*** DATA EXTRACT Section Begins ***

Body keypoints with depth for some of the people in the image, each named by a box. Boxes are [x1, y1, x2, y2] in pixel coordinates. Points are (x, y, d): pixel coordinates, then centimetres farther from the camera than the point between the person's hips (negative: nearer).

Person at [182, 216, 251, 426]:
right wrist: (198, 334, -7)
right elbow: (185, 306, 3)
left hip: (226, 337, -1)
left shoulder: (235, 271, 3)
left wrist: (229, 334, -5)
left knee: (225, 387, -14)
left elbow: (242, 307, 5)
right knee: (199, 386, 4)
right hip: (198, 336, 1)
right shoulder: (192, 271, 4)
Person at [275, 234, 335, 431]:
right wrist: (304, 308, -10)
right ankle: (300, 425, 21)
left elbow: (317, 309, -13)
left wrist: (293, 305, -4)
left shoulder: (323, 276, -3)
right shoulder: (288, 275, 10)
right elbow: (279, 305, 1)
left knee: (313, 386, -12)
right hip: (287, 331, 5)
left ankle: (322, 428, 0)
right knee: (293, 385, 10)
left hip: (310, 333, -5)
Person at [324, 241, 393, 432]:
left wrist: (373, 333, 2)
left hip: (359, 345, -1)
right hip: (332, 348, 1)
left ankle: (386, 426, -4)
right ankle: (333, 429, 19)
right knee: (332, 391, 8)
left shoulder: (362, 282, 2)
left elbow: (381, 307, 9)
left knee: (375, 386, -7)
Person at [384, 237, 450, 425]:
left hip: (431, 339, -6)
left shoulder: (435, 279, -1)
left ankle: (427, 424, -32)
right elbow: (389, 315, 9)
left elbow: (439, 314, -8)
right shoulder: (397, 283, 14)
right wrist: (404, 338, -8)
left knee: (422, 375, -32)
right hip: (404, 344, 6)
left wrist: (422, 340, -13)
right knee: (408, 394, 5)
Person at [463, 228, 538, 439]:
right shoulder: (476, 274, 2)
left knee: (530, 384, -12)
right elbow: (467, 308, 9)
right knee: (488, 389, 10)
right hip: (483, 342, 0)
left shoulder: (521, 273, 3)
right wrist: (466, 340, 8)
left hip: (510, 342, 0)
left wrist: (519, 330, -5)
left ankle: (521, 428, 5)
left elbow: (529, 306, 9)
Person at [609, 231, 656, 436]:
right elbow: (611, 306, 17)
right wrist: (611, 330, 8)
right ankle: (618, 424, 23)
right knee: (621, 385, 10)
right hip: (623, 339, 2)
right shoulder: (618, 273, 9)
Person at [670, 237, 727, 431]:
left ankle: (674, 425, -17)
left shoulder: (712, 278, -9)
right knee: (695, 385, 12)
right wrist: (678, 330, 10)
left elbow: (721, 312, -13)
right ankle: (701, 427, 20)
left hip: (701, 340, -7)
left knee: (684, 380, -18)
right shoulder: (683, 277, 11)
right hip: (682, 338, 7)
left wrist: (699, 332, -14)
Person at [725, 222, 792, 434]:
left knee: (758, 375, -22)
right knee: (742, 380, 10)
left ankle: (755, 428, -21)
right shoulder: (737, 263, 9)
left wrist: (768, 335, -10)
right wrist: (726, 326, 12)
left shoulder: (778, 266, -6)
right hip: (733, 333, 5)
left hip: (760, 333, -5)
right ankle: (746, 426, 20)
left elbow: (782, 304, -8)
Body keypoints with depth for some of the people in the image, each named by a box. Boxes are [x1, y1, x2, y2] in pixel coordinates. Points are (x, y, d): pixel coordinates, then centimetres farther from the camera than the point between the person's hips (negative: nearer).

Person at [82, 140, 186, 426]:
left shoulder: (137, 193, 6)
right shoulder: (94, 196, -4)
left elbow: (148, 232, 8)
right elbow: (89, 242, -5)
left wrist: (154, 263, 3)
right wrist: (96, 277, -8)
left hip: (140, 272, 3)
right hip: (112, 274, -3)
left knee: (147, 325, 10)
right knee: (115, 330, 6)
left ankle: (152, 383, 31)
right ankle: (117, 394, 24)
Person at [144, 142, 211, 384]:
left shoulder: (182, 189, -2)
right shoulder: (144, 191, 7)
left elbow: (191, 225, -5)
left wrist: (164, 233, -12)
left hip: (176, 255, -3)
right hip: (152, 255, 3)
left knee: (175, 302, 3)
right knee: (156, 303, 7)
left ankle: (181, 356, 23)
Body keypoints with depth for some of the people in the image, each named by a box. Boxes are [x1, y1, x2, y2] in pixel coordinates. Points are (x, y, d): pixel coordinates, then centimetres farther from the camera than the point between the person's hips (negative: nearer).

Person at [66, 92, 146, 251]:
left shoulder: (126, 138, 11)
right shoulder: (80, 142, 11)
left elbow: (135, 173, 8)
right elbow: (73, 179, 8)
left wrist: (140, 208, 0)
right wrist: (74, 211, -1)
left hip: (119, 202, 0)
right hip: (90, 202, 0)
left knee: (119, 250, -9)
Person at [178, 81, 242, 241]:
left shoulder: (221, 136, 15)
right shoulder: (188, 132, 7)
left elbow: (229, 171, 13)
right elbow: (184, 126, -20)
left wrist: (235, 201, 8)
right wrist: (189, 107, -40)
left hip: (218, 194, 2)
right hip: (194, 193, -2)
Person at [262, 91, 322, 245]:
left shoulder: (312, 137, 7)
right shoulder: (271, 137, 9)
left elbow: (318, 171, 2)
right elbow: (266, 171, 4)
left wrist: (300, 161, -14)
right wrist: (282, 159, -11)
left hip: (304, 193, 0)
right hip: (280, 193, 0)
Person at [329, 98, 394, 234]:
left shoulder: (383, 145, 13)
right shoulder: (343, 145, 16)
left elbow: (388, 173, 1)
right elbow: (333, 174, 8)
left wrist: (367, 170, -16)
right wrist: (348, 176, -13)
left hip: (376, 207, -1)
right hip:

*** DATA EXTRACT Section Ends ***
*** DATA EXTRACT Section Begins ***

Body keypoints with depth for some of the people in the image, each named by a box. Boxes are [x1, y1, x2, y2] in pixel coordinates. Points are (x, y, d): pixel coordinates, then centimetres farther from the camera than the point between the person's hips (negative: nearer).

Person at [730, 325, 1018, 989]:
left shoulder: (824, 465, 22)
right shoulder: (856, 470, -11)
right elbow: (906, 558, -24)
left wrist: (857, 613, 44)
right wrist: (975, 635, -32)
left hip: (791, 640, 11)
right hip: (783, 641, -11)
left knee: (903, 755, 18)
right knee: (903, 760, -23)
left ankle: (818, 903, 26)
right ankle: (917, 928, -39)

*** DATA EXTRACT Section Ends ***

» **EXERCISE PROMPT**
Which lines above run from the one containing "right shoulder: (288, 275, 10)" to the one containing "left ankle: (386, 426, -4)"? Give them again exactly, both ends included.

» **TASK ANSWER**
right shoulder: (288, 275, 10)
right elbow: (279, 305, 1)
left knee: (313, 386, -12)
right hip: (287, 331, 5)
left ankle: (322, 428, 0)
right knee: (293, 385, 10)
left hip: (310, 333, -5)
Person at [324, 241, 393, 432]:
left wrist: (373, 333, 2)
left hip: (359, 345, -1)
right hip: (332, 348, 1)
left ankle: (386, 426, -4)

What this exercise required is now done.